*Goal of the exercise*.
In all of the lines that follow, replace "Mi cuenta" with "Mi perfil" and leave everything else unchanged. Omit the pictures from the output.

*Given data*.
--------------------

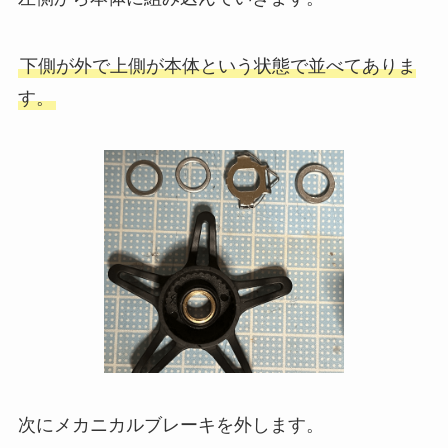
下側が外で上側が本体という状態で並べてありま
す。
次にメカニカルブレーキを外します。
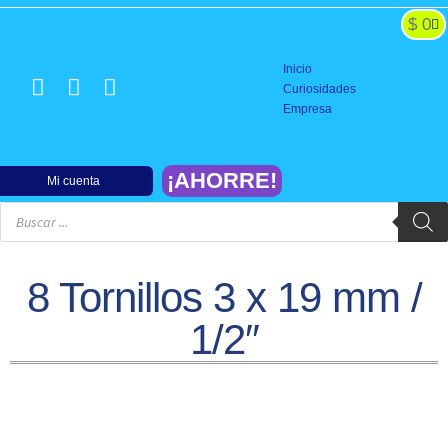
$
0
BATERIAS y CARGADORES
SISTEMAS DE PODER
CONTROLES Y SERVOS
CONSTRUCCION y REPARACION
FINALIZACION y PISTA
Inicio
Curiosidades
Empresa
¡AHORRE!
Mi cuenta
8 Tornillos 3 x 19 mm /
1/2″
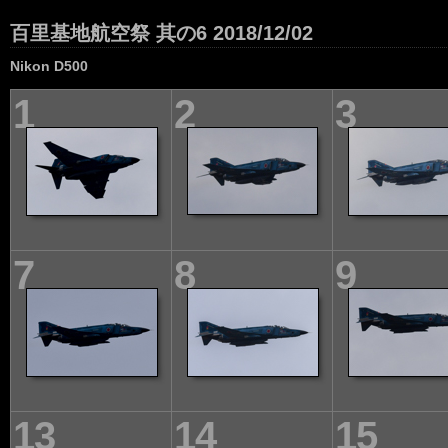
百里基地航空祭 其の6 2018/12/02
Nikon D500
1
2
3
7
8
9
13
14
15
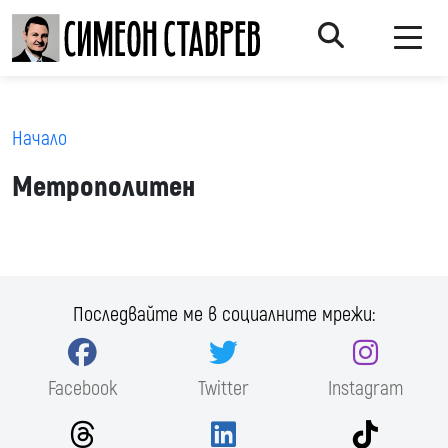
Начало
Метрополитен
Последвайте ме в социалните мрежи:
Facebook
Twitter
Instagram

--------------------

*Final answer*.
下側が外で上側が本体という状態で並べてありま
す。
次にメカニカルブレーキを外します。
$
0
BATERIAS y CARGADORES
SISTEMAS DE PODER
CONTROLES Y SERVOS
CONSTRUCCION y REPARACION
FINALIZACION y PISTA
Inicio
Curiosidades
Empresa
¡AHORRE!
Mi perfil
8 Tornillos 3 x 19 mm /
1/2″
百里基地航空祭 其の6 2018/12/02
Nikon D500
1
2
3
7
8
9
13
14
15
Начало
Метрополитен
Последвайте ме в социалните мрежи:
Facebook
Twitter
Instagram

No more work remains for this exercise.